** Data records follows **

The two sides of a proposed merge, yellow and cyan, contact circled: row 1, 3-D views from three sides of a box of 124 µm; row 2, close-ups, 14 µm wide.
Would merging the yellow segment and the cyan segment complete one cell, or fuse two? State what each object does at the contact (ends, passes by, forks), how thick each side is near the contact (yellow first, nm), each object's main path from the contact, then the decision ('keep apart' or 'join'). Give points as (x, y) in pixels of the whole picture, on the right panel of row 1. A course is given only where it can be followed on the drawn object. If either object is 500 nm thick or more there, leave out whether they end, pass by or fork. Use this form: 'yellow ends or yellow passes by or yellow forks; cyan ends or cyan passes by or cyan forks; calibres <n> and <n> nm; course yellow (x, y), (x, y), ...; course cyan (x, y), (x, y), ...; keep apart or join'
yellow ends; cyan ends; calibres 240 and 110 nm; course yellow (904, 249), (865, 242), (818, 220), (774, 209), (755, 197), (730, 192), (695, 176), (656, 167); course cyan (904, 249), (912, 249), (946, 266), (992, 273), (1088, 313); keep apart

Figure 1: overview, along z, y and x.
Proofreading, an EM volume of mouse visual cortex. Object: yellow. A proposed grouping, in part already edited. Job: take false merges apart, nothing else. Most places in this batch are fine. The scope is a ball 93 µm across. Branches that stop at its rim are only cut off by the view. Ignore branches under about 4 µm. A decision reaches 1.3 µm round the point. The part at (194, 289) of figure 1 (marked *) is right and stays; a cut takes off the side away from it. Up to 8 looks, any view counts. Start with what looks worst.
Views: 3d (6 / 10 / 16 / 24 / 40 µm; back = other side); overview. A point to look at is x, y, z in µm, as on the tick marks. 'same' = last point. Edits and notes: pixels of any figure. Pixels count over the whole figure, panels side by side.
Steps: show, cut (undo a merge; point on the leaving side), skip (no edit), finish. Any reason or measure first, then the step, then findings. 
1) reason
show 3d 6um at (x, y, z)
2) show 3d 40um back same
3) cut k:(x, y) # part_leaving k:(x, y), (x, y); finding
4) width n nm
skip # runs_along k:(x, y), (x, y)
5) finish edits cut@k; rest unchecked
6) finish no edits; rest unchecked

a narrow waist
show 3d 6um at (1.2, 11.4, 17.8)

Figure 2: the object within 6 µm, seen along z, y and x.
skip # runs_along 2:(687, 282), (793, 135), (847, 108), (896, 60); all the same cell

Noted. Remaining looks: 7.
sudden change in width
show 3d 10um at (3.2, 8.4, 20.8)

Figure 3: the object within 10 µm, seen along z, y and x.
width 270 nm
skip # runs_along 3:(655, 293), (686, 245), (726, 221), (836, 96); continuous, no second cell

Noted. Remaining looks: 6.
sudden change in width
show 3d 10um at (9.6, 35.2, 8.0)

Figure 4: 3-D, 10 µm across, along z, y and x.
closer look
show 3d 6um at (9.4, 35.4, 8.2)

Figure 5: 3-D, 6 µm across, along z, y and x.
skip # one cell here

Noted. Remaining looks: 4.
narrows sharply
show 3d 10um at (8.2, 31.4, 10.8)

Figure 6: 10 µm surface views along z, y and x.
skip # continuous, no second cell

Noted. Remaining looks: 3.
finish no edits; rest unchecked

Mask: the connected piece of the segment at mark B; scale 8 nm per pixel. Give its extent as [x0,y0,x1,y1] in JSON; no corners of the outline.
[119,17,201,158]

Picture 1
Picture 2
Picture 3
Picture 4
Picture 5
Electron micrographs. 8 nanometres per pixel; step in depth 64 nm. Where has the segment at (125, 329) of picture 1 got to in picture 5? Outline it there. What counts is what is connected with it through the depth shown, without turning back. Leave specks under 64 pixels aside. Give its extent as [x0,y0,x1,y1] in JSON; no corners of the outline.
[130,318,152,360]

** End of Data records **

■ Exercise prompt
Retype every record above exactly.

■ Expected answer
The two sides of a proposed merge, yellow and cyan, contact circled: row 1, 3-D views from three sides of a box of 124 µm; row 2, close-ups, 14 µm wide.
Would merging the yellow segment and the cyan segment complete one cell, or fuse two? State what each object does at the contact (ends, passes by, forks), how thick each side is near the contact (yellow first, nm), each object's main path from the contact, then the decision ('keep apart' or 'join'). Give points as (x, y) in pixels of the whole picture, on the right panel of row 1. A course is given only where it can be followed on the drawn object. If either object is 500 nm thick or more there, leave out whether they end, pass by or fork. Use this form: 'yellow ends or yellow passes by or yellow forks; cyan ends or cyan passes by or cyan forks; calibres <n> and <n> nm; course yellow (x, y), (x, y), ...; course cyan (x, y), (x, y), ...; keep apart or join'
yellow ends; cyan ends; calibres 240 and 110 nm; course yellow (904, 249), (865, 242), (818, 220), (774, 209), (755, 197), (730, 192), (695, 176), (656, 167); course cyan (904, 249), (912, 249), (946, 266), (992, 273), (1088, 313); keep apart

Figure 1: overview, along z, y and x.
Proofreading, an EM volume of mouse visual cortex. Object: yellow. A proposed grouping, in part already edited. Job: take false merges apart, nothing else. Most places in this batch are fine. The scope is a ball 93 µm across. Branches that stop at its rim are only cut off by the view. Ignore branches under about 4 µm. A decision reaches 1.3 µm round the point. The part at (194, 289) of figure 1 (marked *) is right and stays; a cut takes off the side away from it. Up to 8 looks, any view counts. Start with what looks worst.
Views: 3d (6 / 10 / 16 / 24 / 40 µm; back = other side); overview. A point to look at is x, y, z in µm, as on the tick marks. 'same' = last point. Edits and notes: pixels of any figure. Pixels count over the whole figure, panels side by side.
Steps: show, cut (undo a merge; point on the leaving side), skip (no edit), finish. Any reason or measure first, then the step, then findings. 
1) reason
show 3d 6um at (x, y, z)
2) show 3d 40um back same
3) cut k:(x, y) # part_leaving k:(x, y), (x, y); finding
4) width n nm
skip # runs_along k:(x, y), (x, y)
5) finish edits cut@k; rest unchecked
6) finish no edits; rest unchecked

a narrow waist
show 3d 6um at (1.2, 11.4, 17.8)

Figure 2: the object within 6 µm, seen along z, y and x.
skip # runs_along 2:(687, 282), (793, 135), (847, 108), (896, 60); all the same cell

Noted. Remaining looks: 7.
sudden change in width
show 3d 10um at (3.2, 8.4, 20.8)

Figure 3: the object within 10 µm, seen along z, y and x.
width 270 nm
skip # runs_along 3:(655, 293), (686, 245), (726, 221), (836, 96); continuous, no second cell

Noted. Remaining looks: 6.
sudden change in width
show 3d 10um at (9.6, 35.2, 8.0)

Figure 4: 3-D, 10 µm across, along z, y and x.
closer look
show 3d 6um at (9.4, 35.4, 8.2)

Figure 5: 3-D, 6 µm across, along z, y and x.
skip # one cell here

Noted. Remaining looks: 4.
narrows sharply
show 3d 10um at (8.2, 31.4, 10.8)

Figure 6: 10 µm surface views along z, y and x.
skip # continuous, no second cell

Noted. Remaining looks: 3.
finish no edits; rest unchecked

Mask: the connected piece of the segment at mark B; scale 8 nm per pixel. Give its extent as [x0,y0,x1,y1] in JSON; no corners of the outline.
[119,17,201,158]

Picture 1
Picture 2
Picture 3
Picture 4
Picture 5
Electron micrographs. 8 nanometres per pixel; step in depth 64 nm. Where has the segment at (125, 329) of picture 1 got to in picture 5? Outline it there. What counts is what is connected with it through the depth shown, without turning back. Leave specks under 64 pixels aside. Give its extent as [x0,y0,x1,y1] in JSON; no corners of the outline.
[130,318,152,360]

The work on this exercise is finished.